Mike était en pleine lecture du dossier qu'il avait à traiter lorsqu'il entendit les pas familiers de Connie se rapprocher de son bureau. Il leva les yeux et sourit quand elle frappa doucement l'encadrement de la porte avant d'entrer et de le saluer.

- Mike, je ne vous ai pas vu partir vendredi soir…

Mal à l'aise, Mike se recula dans son siège et se passa la main dans les cheveux avant de balbutier quelques vagues excuses.

- Euh, oui… Avec tous les évènements passés, je ne voulais pas m'éterniser…

- Oh. Je comprends…

Et surtout je ne pouvais supporter de vous voir avec ce gars, qui a été capable de vous faire rire en si peu de temps… Mais cela Mike ne pouvait lui avouer.

- Vous avez passé une bonne soirée ?

- Excellente ! Quel plaisir de voir Anita si rayonnante et heureuse. C'est vraiment une femme forte, courageuse et tellement appréciée et respectée.

Il mourrait d'envie de lui poser la question qui le taraudait depuis vendredi soir mais il s'abstint et lui sourit de nouveau.

- Vous avez une audience ce matin ?

- Oui, le cas Harden, accusé du meurtre de sa femme. Cela ne devrait pas poser de problème pour le maintenir en détention.

- Il avait été déjà condamné pour violences conjugales et ne devait pas l'approcher, c'est ça ?

- Oui, c'était la troisième fois qu'il violait l'ordonnance restrictive. Je pense que le juge ne va pas le louper cette fois-ci… Malheureusement trop tard pour Madame Harden…

- Son avocat risque de plaider la passion amoureuse afin de bénéficier de circonstances atténuantes, voire même la folie afin de le rendre pénalement irresponsable.

- Eh bien si tel est le cas, nous avons les rapports des psychiatres qui stipulent que Harden ne souffre d'aucun trouble psychologique.

- Vous avez toute ma confiance pour mener ce dossier Connie, seule.

- Seule ?

- Oui, nos éléments semblent solides et les preuves paraissent irréfutables… C'est votre heure !

- Merci Mike.

Et avec un sourire radieux, Connie quitta son bureau.

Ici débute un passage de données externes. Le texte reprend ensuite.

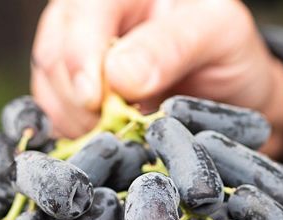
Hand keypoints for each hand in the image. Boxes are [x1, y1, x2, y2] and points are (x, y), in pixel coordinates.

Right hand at [31, 0, 282, 157]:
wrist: (234, 92)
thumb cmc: (229, 54)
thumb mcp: (218, 37)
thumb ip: (171, 47)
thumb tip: (118, 76)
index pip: (84, 10)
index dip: (80, 55)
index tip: (94, 101)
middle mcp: (94, 16)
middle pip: (55, 49)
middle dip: (78, 97)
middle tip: (114, 129)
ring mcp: (79, 54)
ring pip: (48, 83)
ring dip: (75, 120)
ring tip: (116, 138)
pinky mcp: (74, 92)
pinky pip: (53, 112)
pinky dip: (73, 133)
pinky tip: (104, 143)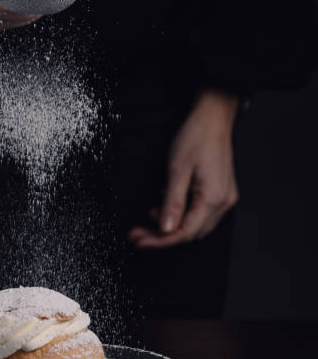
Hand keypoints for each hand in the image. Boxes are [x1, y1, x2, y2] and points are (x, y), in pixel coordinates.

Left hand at [128, 89, 239, 247]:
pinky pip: (197, 212)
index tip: (139, 241)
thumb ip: (171, 202)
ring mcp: (222, 197)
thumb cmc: (196, 137)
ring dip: (169, 225)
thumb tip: (165, 229)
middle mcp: (222, 202)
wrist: (212, 117)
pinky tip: (162, 206)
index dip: (160, 240)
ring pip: (193, 224)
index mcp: (214, 199)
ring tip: (146, 218)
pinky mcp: (218, 192)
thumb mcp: (177, 170)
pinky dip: (178, 214)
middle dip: (161, 235)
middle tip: (137, 234)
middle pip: (189, 232)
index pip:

Habitué à travailler en étroite collaboration avec Connie, passant normalement la majeure partie de sa journée avec elle, Mike se sentait seul aujourd'hui et se plongea dans le travail. Il n'avait reçu qu'un rapide SMS de sa collègue pour lui signifier, comme attendu, le maintien en détention de Harden. Lui-même pris dans ses propres dossiers, il ne s'aperçut cependant pas de son retour en début d'après-midi, ni de son départ en début de soirée.

Les jours qui suivirent se déroulèrent de la même manière, Connie passant ses journées à préparer le procès à venir et se forçant à quitter son bureau à une heure décente. Evidemment cela n'échappait pas à Mike et la confirmation de ce qu'il redoutait le plus se concrétisa le vendredi soir suivant lorsque l'inspecteur vint chercher Connie, la gratifiant d'un rapide baiser sur la joue qui la fit rougir. De son bureau, Mike n'avait rien raté de la scène se déroulant sous ses yeux.